■ Source data
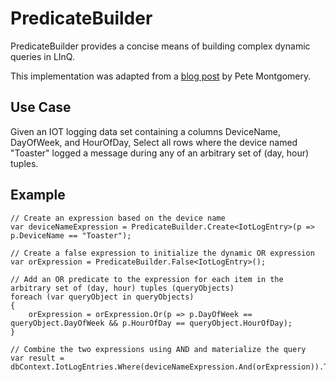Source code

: # PredicateBuilder
PredicateBuilder provides a concise means of building complex dynamic queries in LInQ.

This implementation was adapted from a [blog post](https://petemontgomery.wordpress.com/2011/02/10/a-universal-predicatebuilder/) by Pete Montgomery.

## Use Case
Given an IOT logging data set containing a columns DeviceName, DayOfWeek, and HourOfDay,
Select all rows where the device named "Toaster" logged a message during any of an arbitrary set of (day, hour) tuples.

## Example

    // Create an expression based on the device name
    var deviceNameExpression = PredicateBuilder.Create<IotLogEntry>(p => p.DeviceName == "Toaster");

    // Create a false expression to initialize the dynamic OR expression
    var orExpression = PredicateBuilder.False<IotLogEntry>();

    // Add an OR predicate to the expression for each item in the arbitrary set of (day, hour) tuples (queryObjects)
    foreach (var queryObject in queryObjects)
    {
        orExpression = orExpression.Or(p => p.DayOfWeek == queryObject.DayOfWeek && p.HourOfDay == queryObject.HourOfDay);
    }

    // Combine the two expressions using AND and materialize the query
    var result = dbContext.IotLogEntries.Where(deviceNameExpression.And(orExpression)).ToList();
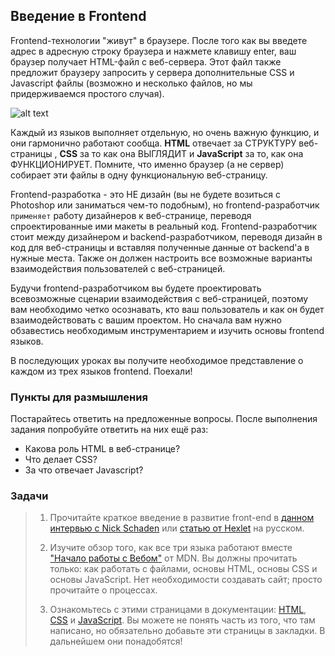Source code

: ## Введение в Frontend

Frontend-технологии "живут" в браузере. После того как вы введете адрес в адресную строку браузера и нажмете клавишу enter, ваш браузер получает HTML-файл с веб-сервера. Этот файл также предложит браузеру запросить у сервера дополнительные CSS и Javascript файлы (возможно и несколько файлов, но мы придерживаемся простого случая).

![alt text](https://user-images.githubusercontent.com/4215285/59569052-c7989e80-908c-11e9-8ca6-65c450adb887.jpg)

Каждый из языков выполняет отдельную, но очень важную функцию, и они гармонично работают сообща. **HTML** отвечает за СТРУКТУРУ веб-страницы , **CSS** за то как она ВЫГЛЯДИТ и **JavaScript** за то, как она ФУНКЦИОНИРУЕТ. Помните, что именно браузер (а не сервер) собирает эти файлы в одну функциональную веб-страницу.

Frontend-разработка - это НЕ дизайн (вы не будете возиться с Photoshop или заниматься чем-то подобным), но frontend-разработчик `применяет` работу дизайнеров к веб-странице, переводя спроектированные ими макеты в реальный код. Frontend-разработчик стоит между дизайнером и backend-разработчиком, переводя дизайн в код для веб-страницы и вставляя полученные данные от backend'а в нужные места. Также он должен настроить все возможные варианты взаимодействия пользователей с веб-страницей.

Будучи frontend-разработчиком вы будете проектировать всевозможные сценарии взаимодействия с веб-страницей, поэтому вам необходимо четко осознавать, кто ваш пользователь и как он будет взаимодействовать с вашим проектом. Но сначала вам нужно обзавестись необходимым инструментарием и изучить основы frontend языков.

В последующих уроках вы получите необходимое представление о каждом из трех языков frontend. Поехали!

### Пункты для размышления

Постарайтесь ответить на предложенные вопросы. После выполнения задания попробуйте ответить на них ещё раз:

- Какова роль HTML в веб-странице?
- Что делает CSS?
- За что отвечает Javascript?

### Задачи

> 1. Прочитайте краткое введение в развитие front-end в [данном интервью с Nick Schaden](https://generalassemb.ly/blog/what-is-front-end-web-development) или [статью от Hexlet](https://ru.hexlet.io/courses/intro_to_web_development/lessons/frontend/theory_unit) <span class="btn-fill btn btn-xs btn-warning">на русском</span>.
>
> 2. Изучите обзор того, как все три языка работают вместе ["Начало работы с Вебом"](https://developer.mozilla.org/ru/docs/Learn/Getting_started_with_the_web) от MDN. Вы должны прочитать только: как работать с файлами, основы HTML, основы CSS и основы JavaScript. Нет необходимости создавать сайт; просто прочитайте о процессах.
>
> 3. Ознакомьтесь с этими страницами в документации: [HTML](https://developer.mozilla.org/ru/docs/Web/HTML/Element), [CSS](https://developer.mozilla.org/ru/docs/Web/CSS/Reference#Keyword_index) и [JavaScript](https://developer.mozilla.org/ru/docs/Web/JavaScript/Reference). Вы можете не понять часть из того, что там написано, но обязательно добавьте эти страницы в закладки. В дальнейшем они понадобятся!

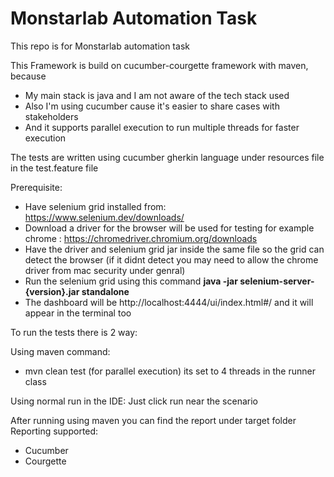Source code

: # Monstarlab Automation Task
This repo is for Monstarlab automation task

This Framework is build on cucumber-courgette framework with maven, because 
- My main stack is java and I am not aware of the tech stack used
- Also I'm using cucumber cause it's easier to share cases with stakeholders
- And it supports parallel execution to run multiple threads for faster execution

The tests are written using cucumber gherkin language under resources file in the test.feature file 

Prerequisite:
- Have selenium grid installed from: https://www.selenium.dev/downloads/
- Download a driver for the browser will be used for testing for example chrome : https://chromedriver.chromium.org/downloads
- Have the driver and selenium grid jar inside the same file so the grid can detect the browser (if it didnt detect you may need to allow the chrome driver from mac security under genral)
- Run the selenium grid using this command <b>java -jar selenium-server-{version}.jar standalone</b>
- The dashboard will be http://localhost:4444/ui/index.html#/ and it will appear in the terminal too

To run the tests there is 2 way:

Using maven command:
- mvn clean test (for parallel execution) its set to 4 threads in the runner class

Using normal run in the IDE:
Just click run near the scenario 

After running using maven you can find the report under target folder 
Reporting supported:
- Cucumber 
- Courgette


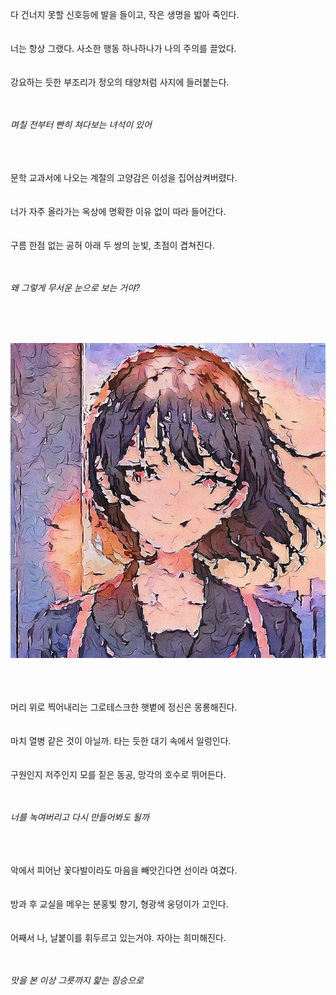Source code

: 다 건너지 못할 신호등에 발을 들이고, 작은 생명을 밟아 죽인다.
<br />
<br />
<br />
너는 항상 그랬다. 사소한 행동 하나하나가 나의 주의를 끌었다.
<br />
<br />
<br />
강요하는 듯한 부조리가 정오의 태양처럼 사지에 들러붙는다.
<br />
<br />
<br />

_며칠 전부터 빤히 쳐다보는 녀석이 있어_

<br />
<br />
<br />
문학 교과서에 나오는 계절의 고양감은 이성을 집어삼켜버렸다.
<br />
<br />
<br />
너가 자주 올라가는 옥상에 명확한 이유 없이 따라 들어간다.
<br />
<br />
<br />
구름 한점 없는 공허 아래 두 쌍의 눈빛, 초점이 겹쳐진다.
<br />
<br />
<br />

_왜 그렇게 무서운 눈으로 보는 거야?_

<br />
<br />
<br />
<p align="center">
 <img src = "./0.jpeg">
</p>
<br />
<br />
<br />
머리 위로 찍어내리는 그로테스크한 햇볕에 정신은 몽롱해진다.
<br />
<br />
<br />
마치 열병 같은 것이 아닐까. 타는 듯한 대기 속에서 일렁인다.
<br />
<br />
<br />
구원인지 저주인지 모를 짙은 동공, 망각의 호수로 뛰어든다.
<br />
<br />
<br />

_너를 녹여버리고 다시 만들어봐도 될까_

<br />
<br />
<br />
악에서 피어난 꽃다발이라도 마음을 빼앗긴다면 선이라 여겼다.
<br />
<br />
<br />
방과 후 교실을 메우는 분홍빛 향기, 형광색 웅덩이가 고인다.
<br />
<br />
<br />
어째서 나, 날붙이를 휘두르고 있는거야. 자아는 희미해진다.
<br />
<br />
<br />

_맛을 본 이상 그릇까지 핥는 짐승으로_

■ Required work
Return every entry above word for word, leaving pictures out.

■ Solution for this problem
Source code

: # PredicateBuilder
PredicateBuilder provides a concise means of building complex dynamic queries in LInQ.

This implementation was adapted from a [blog post](https://petemontgomery.wordpress.com/2011/02/10/a-universal-predicatebuilder/) by Pete Montgomery.

## Use Case
Given an IOT logging data set containing a columns DeviceName, DayOfWeek, and HourOfDay,
Select all rows where the device named "Toaster" logged a message during any of an arbitrary set of (day, hour) tuples.

## Example

    // Create an expression based on the device name
    var deviceNameExpression = PredicateBuilder.Create<IotLogEntry>(p => p.DeviceName == "Toaster");

    // Create a false expression to initialize the dynamic OR expression
    var orExpression = PredicateBuilder.False<IotLogEntry>();

    // Add an OR predicate to the expression for each item in the arbitrary set of (day, hour) tuples (queryObjects)
    foreach (var queryObject in queryObjects)
    {
        orExpression = orExpression.Or(p => p.DayOfWeek == queryObject.DayOfWeek && p.HourOfDay == queryObject.HourOfDay);
    }

    // Combine the two expressions using AND and materialize the query
    var result = dbContext.IotLogEntries.Where(deviceNameExpression.And(orExpression)).ToList();
Source code

: ## Введение в Frontend

Frontend-технологии "живут" в браузере. После того как вы введете адрес в адресную строку браузера и нажмете клавишу enter, ваш браузер получает HTML-файл с веб-сервера. Этот файл также предложит браузеру запросить у сервера дополнительные CSS и Javascript файлы (возможно и несколько файлов, но мы придерживаемся простого случая).

![alt text](https://user-images.githubusercontent.com/4215285/59569052-c7989e80-908c-11e9-8ca6-65c450adb887.jpg)

Каждый из языков выполняет отдельную, но очень важную функцию, и они гармонично работают сообща. **HTML** отвечает за СТРУКТУРУ веб-страницы , **CSS** за то как она ВЫГЛЯДИТ и **JavaScript** за то, как она ФУНКЦИОНИРУЕТ. Помните, что именно браузер (а не сервер) собирает эти файлы в одну функциональную веб-страницу.

Frontend-разработка - это НЕ дизайн (вы не будете возиться с Photoshop или заниматься чем-то подобным), но frontend-разработчик `применяет` работу дизайнеров к веб-странице, переводя спроектированные ими макеты в реальный код. Frontend-разработчик стоит между дизайнером и backend-разработчиком, переводя дизайн в код для веб-страницы и вставляя полученные данные от backend'а в нужные места. Также он должен настроить все возможные варианты взаимодействия пользователей с веб-страницей.

Будучи frontend-разработчиком вы будете проектировать всевозможные сценарии взаимодействия с веб-страницей, поэтому вам необходимо четко осознавать, кто ваш пользователь и как он будет взаимодействовать с вашим проектом. Но сначала вам нужно обзавестись необходимым инструментарием и изучить основы frontend языков.

В последующих уроках вы получите необходимое представление о каждом из трех языков frontend. Поехали!

### Пункты для размышления

Постарайтесь ответить на предложенные вопросы. После выполнения задания попробуйте ответить на них ещё раз:

- Какова роль HTML в веб-странице?
- Что делает CSS?
- За что отвечает Javascript?

### Задачи

> 1. Прочитайте краткое введение в развитие front-end в [данном интервью с Nick Schaden](https://generalassemb.ly/blog/what-is-front-end-web-development) или [статью от Hexlet](https://ru.hexlet.io/courses/intro_to_web_development/lessons/frontend/theory_unit) <span class="btn-fill btn btn-xs btn-warning">на русском</span>.
>
> 2. Изучите обзор того, как все три языка работают вместе ["Начало работы с Вебом"](https://developer.mozilla.org/ru/docs/Learn/Getting_started_with_the_web) от MDN. Вы должны прочитать только: как работать с файлами, основы HTML, основы CSS и основы JavaScript. Нет необходимости создавать сайт; просто прочитайте о процессах.
>
> 3. Ознакомьтесь с этими страницами в документации: [HTML](https://developer.mozilla.org/ru/docs/Web/HTML/Element), [CSS](https://developer.mozilla.org/ru/docs/Web/CSS/Reference#Keyword_index) и [JavaScript](https://developer.mozilla.org/ru/docs/Web/JavaScript/Reference). Вы можете не понять часть из того, что там написано, но обязательно добавьте эти страницы в закладки. В дальнейшем они понадобятся!

Source code

: # Monstarlab Automation Task
This repo is for Monstarlab automation task

This Framework is build on cucumber-courgette framework with maven, because 
- My main stack is java and I am not aware of the tech stack used
- Also I'm using cucumber cause it's easier to share cases with stakeholders
- And it supports parallel execution to run multiple threads for faster execution

The tests are written using cucumber gherkin language under resources file in the test.feature file 

Prerequisite:
- Have selenium grid installed from: https://www.selenium.dev/downloads/
- Download a driver for the browser will be used for testing for example chrome : https://chromedriver.chromium.org/downloads
- Have the driver and selenium grid jar inside the same file so the grid can detect the browser (if it didnt detect you may need to allow the chrome driver from mac security under genral)
- Run the selenium grid using this command <b>java -jar selenium-server-{version}.jar standalone</b>
- The dashboard will be http://localhost:4444/ui/index.html#/ and it will appear in the terminal too

To run the tests there is 2 way:

Using maven command:
- mvn clean test (for parallel execution) its set to 4 threads in the runner class

Using normal run in the IDE:
Just click run near the scenario 

After running using maven you can find the report under target folder 
Reporting supported:
- Cucumber 
- Courgette


Source code

: 다 건너지 못할 신호등에 발을 들이고, 작은 생명을 밟아 죽인다.
<br />
<br />
<br />
너는 항상 그랬다. 사소한 행동 하나하나가 나의 주의를 끌었다.
<br />
<br />
<br />
강요하는 듯한 부조리가 정오의 태양처럼 사지에 들러붙는다.
<br />
<br />
<br />

_며칠 전부터 빤히 쳐다보는 녀석이 있어_

<br />
<br />
<br />
문학 교과서에 나오는 계절의 고양감은 이성을 집어삼켜버렸다.
<br />
<br />
<br />
너가 자주 올라가는 옥상에 명확한 이유 없이 따라 들어간다.
<br />
<br />
<br />
구름 한점 없는 공허 아래 두 쌍의 눈빛, 초점이 겹쳐진다.
<br />
<br />
<br />

_왜 그렇게 무서운 눈으로 보는 거야?_

<br />
<br />
<br />
<p align="center">
 <img src = "./0.jpeg">
</p>
<br />
<br />
<br />
머리 위로 찍어내리는 그로테스크한 햇볕에 정신은 몽롱해진다.
<br />
<br />
<br />
마치 열병 같은 것이 아닐까. 타는 듯한 대기 속에서 일렁인다.
<br />
<br />
<br />
구원인지 저주인지 모를 짙은 동공, 망각의 호수로 뛰어든다.
<br />
<br />
<br />

_너를 녹여버리고 다시 만들어봐도 될까_

<br />
<br />
<br />
악에서 피어난 꽃다발이라도 마음을 빼앗긴다면 선이라 여겼다.
<br />
<br />
<br />
방과 후 교실을 메우는 분홍빛 향기, 형광색 웅덩이가 고인다.
<br />
<br />
<br />
어째서 나, 날붙이를 휘두르고 있는거야. 자아는 희미해진다.
<br />
<br />
<br />

_맛을 본 이상 그릇까지 핥는 짐승으로_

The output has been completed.